23 February 2022

BLUE MOUNTAINS ELECTORATE HOSPITALS

Ms TRISH DOYLE (Blue Mountains) (18:16): It has been four long years and the Blue Mountains community is still waiting for the New South Wales Government to make good on its promise to begin the new hospital to replace the dilapidated Blue Mountains District ANZAC Memorial Hospital. While we wait, hardworking staff struggle to work with outdated equipment crammed into a haphazard collection of worn‑out buildings, while many residents are forced to travel up to two hours out of the area to access the medical care they need.

The Blue Mountains has a growing population of more than 80,000 people. It is also an ageing population, significantly older than that of Greater Sydney and therefore requiring access to a wide range of health services in the local area, yet 73 per cent of Blue Mountains residents travel out of the area in order to access the services they need. Further, a staggering 90 per cent of residents requiring surgery currently travel out of the area for their procedures, and 45 per cent of Blue Mountains babies are born at Nepean Hospital. Those damning statistics, and multiple submissions to the upper House regional health inquiry, sound the alarm that our hospital is no longer fit for purpose.

Despite the Government claiming a new hospital was a priority during the last election campaign, we have heard nothing about it from them for years—no funding, no progress and no plans. In fact, Blue Mountains is one of the few hospitals that has not received major reinvestment and infrastructure capital works upgrades in recent years. Almost 100 years old and with leaky roofs and ageing equipment, Katoomba hospital continues to be neglected by the Government. The inadequacies include the lack of an MRI—meaning there is no capacity for MRIs between Bathurst and Penrith—inadequate orthopaedic and rehabilitation facilities, no critical care unit, no intensive care unit, no resources for 24/7 emergency surgery, and inadequate mental health and palliative care facilities. The hospital is also unable to provide cancer services, cardiology, respiratory care or neurology—and the list goes on.

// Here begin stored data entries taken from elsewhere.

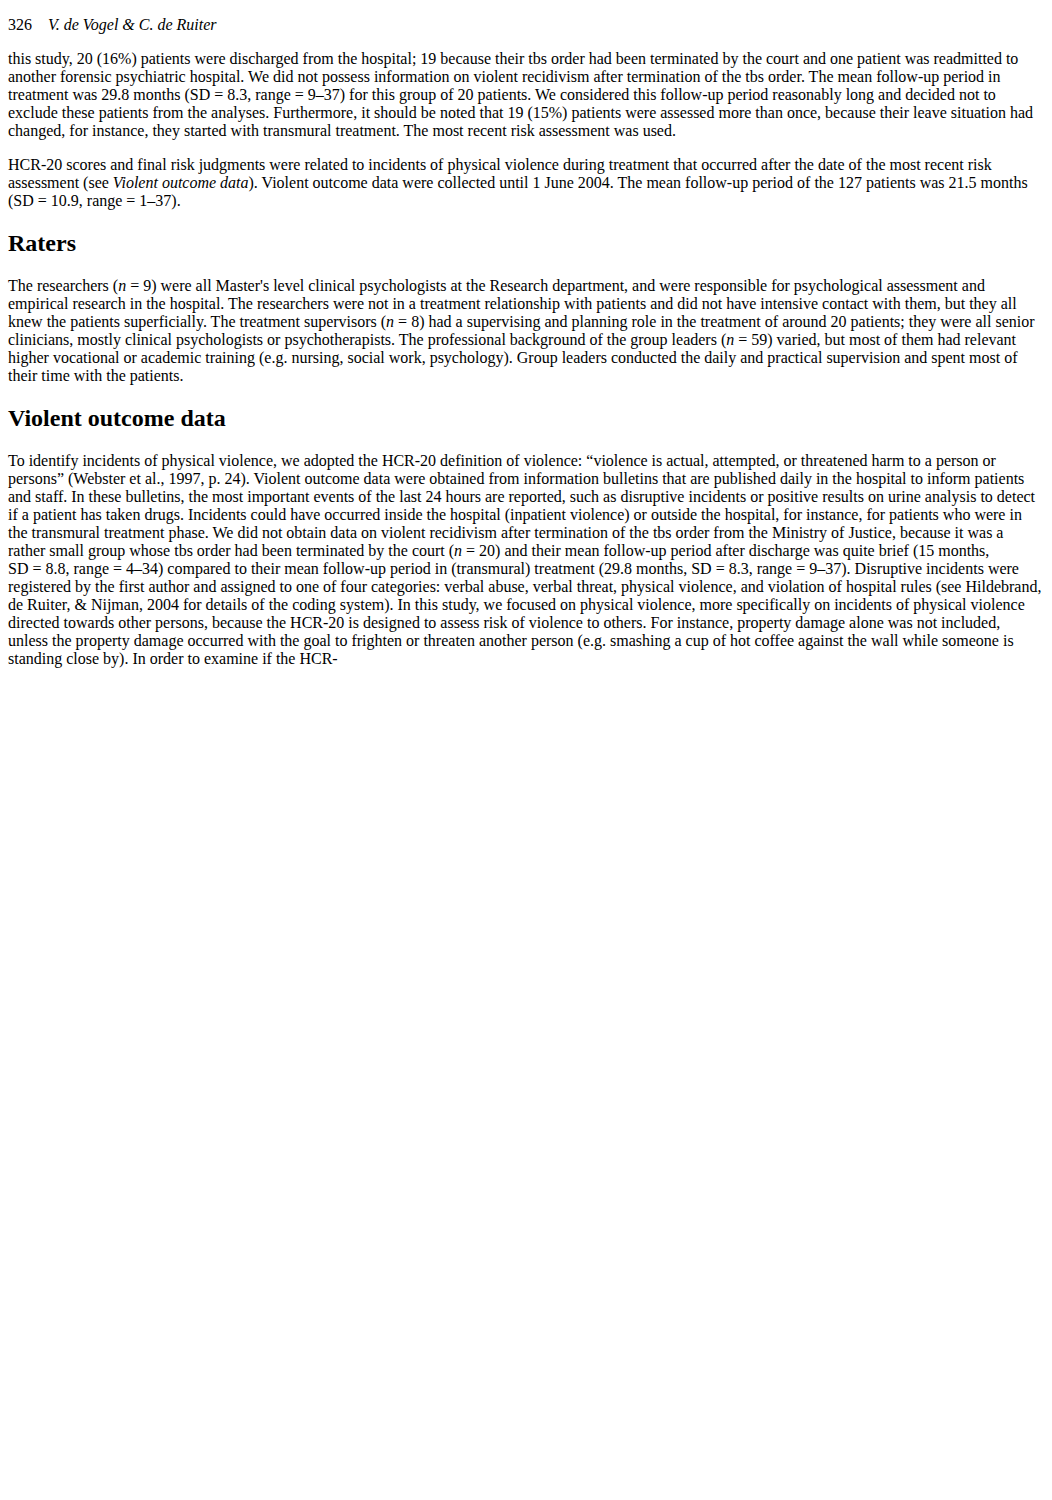326 V. de Vogel & C. de Ruiter
this study, 20 (16%) patients were discharged from the hospital; 19 because their tbs order had been terminated by the court and one patient was readmitted to another forensic psychiatric hospital. We did not possess information on violent recidivism after termination of the tbs order. The mean follow-up period in treatment was 29.8 months (SD = 8.3, range = 9–37) for this group of 20 patients. We considered this follow-up period reasonably long and decided not to exclude these patients from the analyses. Furthermore, it should be noted that 19 (15%) patients were assessed more than once, because their leave situation had changed, for instance, they started with transmural treatment. The most recent risk assessment was used.
HCR-20 scores and final risk judgments were related to incidents of physical violence during treatment that occurred after the date of the most recent risk assessment (see Violent outcome data). Violent outcome data were collected until 1 June 2004. The mean follow-up period of the 127 patients was 21.5 months (SD = 10.9, range = 1–37).
Raters
The researchers (n = 9) were all Master's level clinical psychologists at the Research department, and were responsible for psychological assessment and empirical research in the hospital. The researchers were not in a treatment relationship with patients and did not have intensive contact with them, but they all knew the patients superficially. The treatment supervisors (n = 8) had a supervising and planning role in the treatment of around 20 patients; they were all senior clinicians, mostly clinical psychologists or psychotherapists. The professional background of the group leaders (n = 59) varied, but most of them had relevant higher vocational or academic training (e.g. nursing, social work, psychology). Group leaders conducted the daily and practical supervision and spent most of their time with the patients.
Violent outcome data
To identify incidents of physical violence, we adopted the HCR-20 definition of violence: “violence is actual, attempted, or threatened harm to a person or persons” (Webster et al., 1997, p. 24). Violent outcome data were obtained from information bulletins that are published daily in the hospital to inform patients and staff. In these bulletins, the most important events of the last 24 hours are reported, such as disruptive incidents or positive results on urine analysis to detect if a patient has taken drugs. Incidents could have occurred inside the hospital (inpatient violence) or outside the hospital, for instance, for patients who were in the transmural treatment phase. We did not obtain data on violent recidivism after termination of the tbs order from the Ministry of Justice, because it was a rather small group whose tbs order had been terminated by the court (n = 20) and their mean follow-up period after discharge was quite brief (15 months, SD = 8.8, range = 4–34) compared to their mean follow-up period in (transmural) treatment (29.8 months, SD = 8.3, range = 9–37). Disruptive incidents were registered by the first author and assigned to one of four categories: verbal abuse, verbal threat, physical violence, and violation of hospital rules (see Hildebrand, de Ruiter, & Nijman, 2004 for details of the coding system). In this study, we focused on physical violence, more specifically on incidents of physical violence directed towards other persons, because the HCR-20 is designed to assess risk of violence to others. For instance, property damage alone was not included, unless the property damage occurred with the goal to frighten or threaten another person (e.g. smashing a cup of hot coffee against the wall while someone is standing close by). In order to examine if the HCR-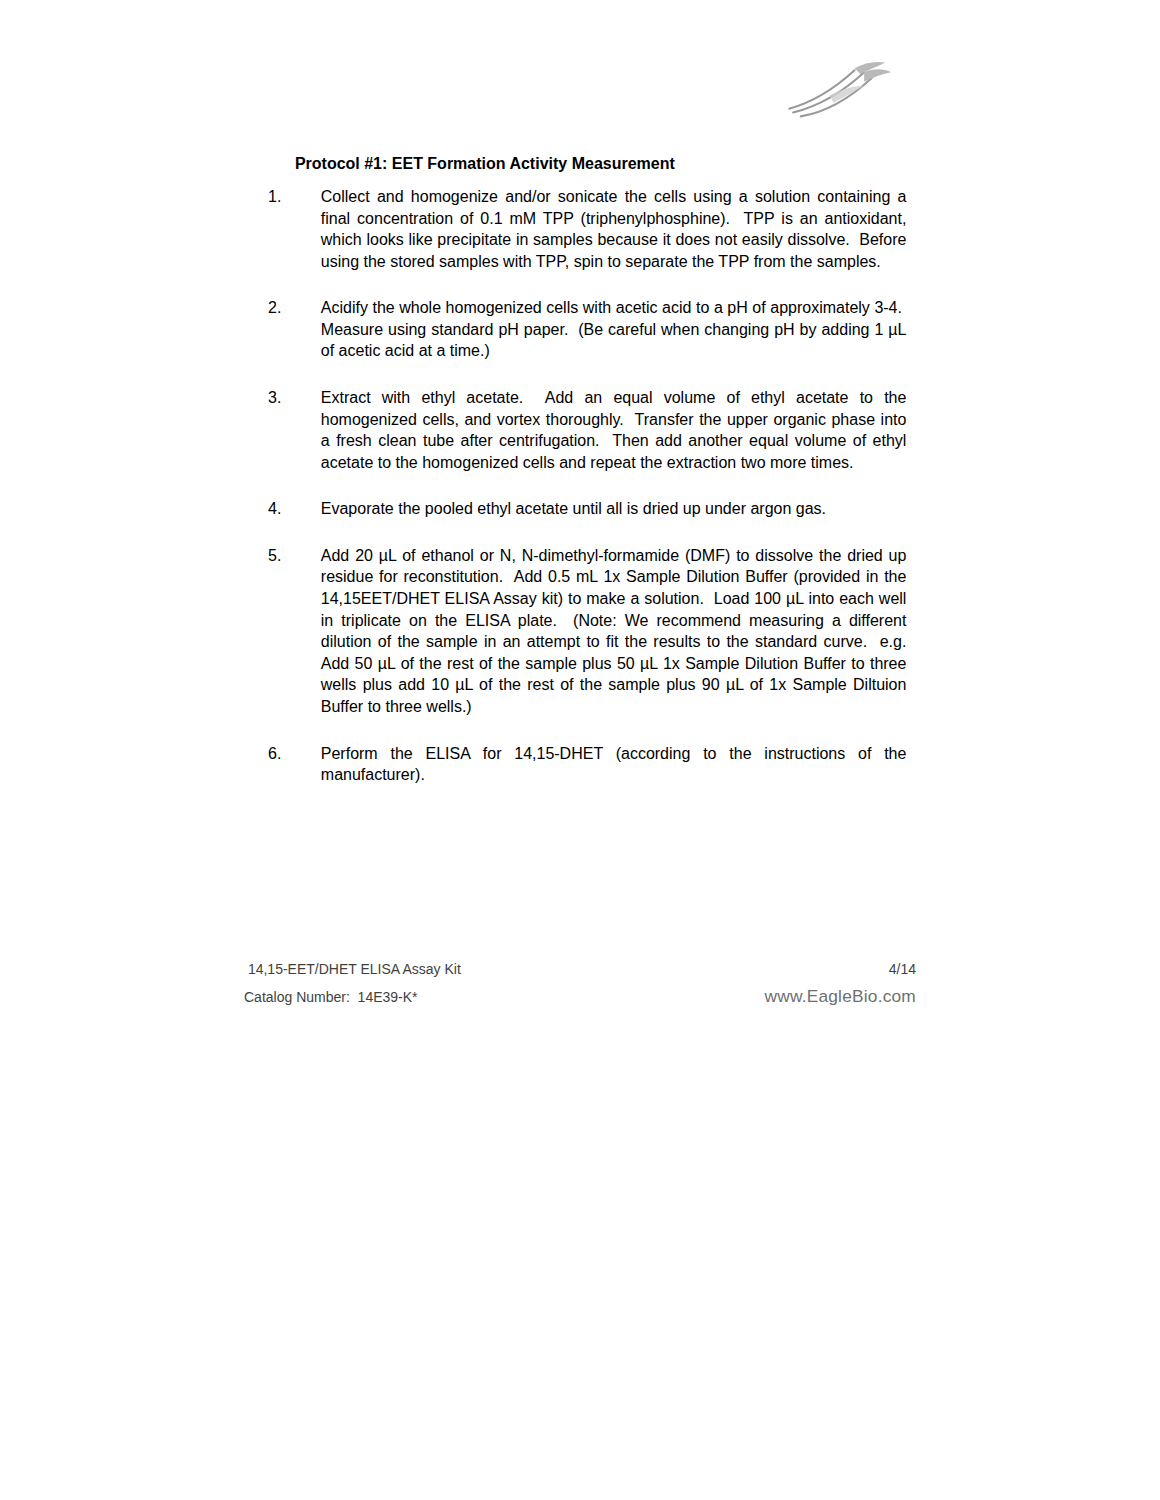Protocol #1: EET Formation Activity Measurement
1. Collect and homogenize and/or sonicate the cells using a solution containing a final concentration of 0.1 mM TPP (triphenylphosphine). TPP is an antioxidant, which looks like precipitate in samples because it does not easily dissolve. Before using the stored samples with TPP, spin to separate the TPP from the samples.
2. Acidify the whole homogenized cells with acetic acid to a pH of approximately 3-4. Measure using standard pH paper. (Be careful when changing pH by adding 1 µL of acetic acid at a time.)
3. Extract with ethyl acetate. Add an equal volume of ethyl acetate to the homogenized cells, and vortex thoroughly. Transfer the upper organic phase into a fresh clean tube after centrifugation. Then add another equal volume of ethyl acetate to the homogenized cells and repeat the extraction two more times.
4. Evaporate the pooled ethyl acetate until all is dried up under argon gas.
5. Add 20 µL of ethanol or N, N-dimethyl-formamide (DMF) to dissolve the dried up residue for reconstitution. Add 0.5 mL 1x Sample Dilution Buffer (provided in the 14,15EET/DHET ELISA Assay kit) to make a solution. Load 100 µL into each well in triplicate on the ELISA plate. (Note: We recommend measuring a different dilution of the sample in an attempt to fit the results to the standard curve. e.g. Add 50 µL of the rest of the sample plus 50 µL 1x Sample Dilution Buffer to three wells plus add 10 µL of the rest of the sample plus 90 µL of 1x Sample Diltuion Buffer to three wells.)
6. Perform the ELISA for 14,15-DHET (according to the instructions of the manufacturer).
14,15-EET/DHET ELISA Assay Kit 4/14
Catalog Number: 14E39-K* www. EagleBio. com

A constituent recently shared with me his shock at the substandard facilities his frail, dying 80‑year‑old mother endured when placed in one of only two palliative care rooms. He was forced to repair a broken door latch so that an oxygen tank that was propping the door open could be taken away so as not to be a hazard to his mother. Staff thanked him for the basic maintenance they did not have the time or resources to attend to. Hospital visitors should not have to repair broken facilities, and community groups such as the hospital auxiliary and the Leura Gardens Festival should not have to fundraise to pay for essential equipment. But Katoomba hospital could not function without those fundraising efforts, which have raised more than $3 million for new equipment and improved facilities such as an ultrasound machine, a lung function box and the establishment of a five‑room outpatient clinic. Those projects should have been funded by the Government; the fact they were not is a damning indictment.

This week I launched an ePetition and I will work in collaboration with others as part of a new community alliance to lobby the State and Federal governments for a new, modern hospital for the Blue Mountains. There is overwhelming community support, and the case is irrefutable. Our community is geographically dispersed and not easily able to access the major hospitals in Sydney. We host millions of tourists every year, who also need to use the hospital at times. We suffer regular inclement weather that causes significant accidents on the Great Western Highway and sometimes forces it to close completely. Our current hospital is so dilapidated that parts of it are uninhabitable. Annual maintenance and repair costs are excessive, yet still fail to bring the hospital to an acceptable standard. There is an urgent need to pursue what can be done immediately to improve service delivery within the constraints of the current building and while construction is underway. The hospital should be restored to its previous peer group status as a universal facility.

My Federal counterpart, Susan Templeman, and I, along with Blue Mountains City Council and many community leaders, health professionals, businesses and citizens are committed to doing whatever we can to expedite the new hospital's construction. It is an issue of public health and safety. We seek the commitment of the Premier and the Minister for Health to fund construction of a new, purpose-built, modern public hospital for the Blue Mountains, with a full range of clinical services. The identification of a suitable site and a clear plan, with allocated funding and time frames for completion, must be released for community consultation as soon as possible. The Government has had more than 10 years to act on the issue, and I will hold members opposite to account until it is done. I yet again call on the Government to deliver on its promise; its failure to do so is putting the long-term health of Blue Mountains residents and healthcare workers at risk.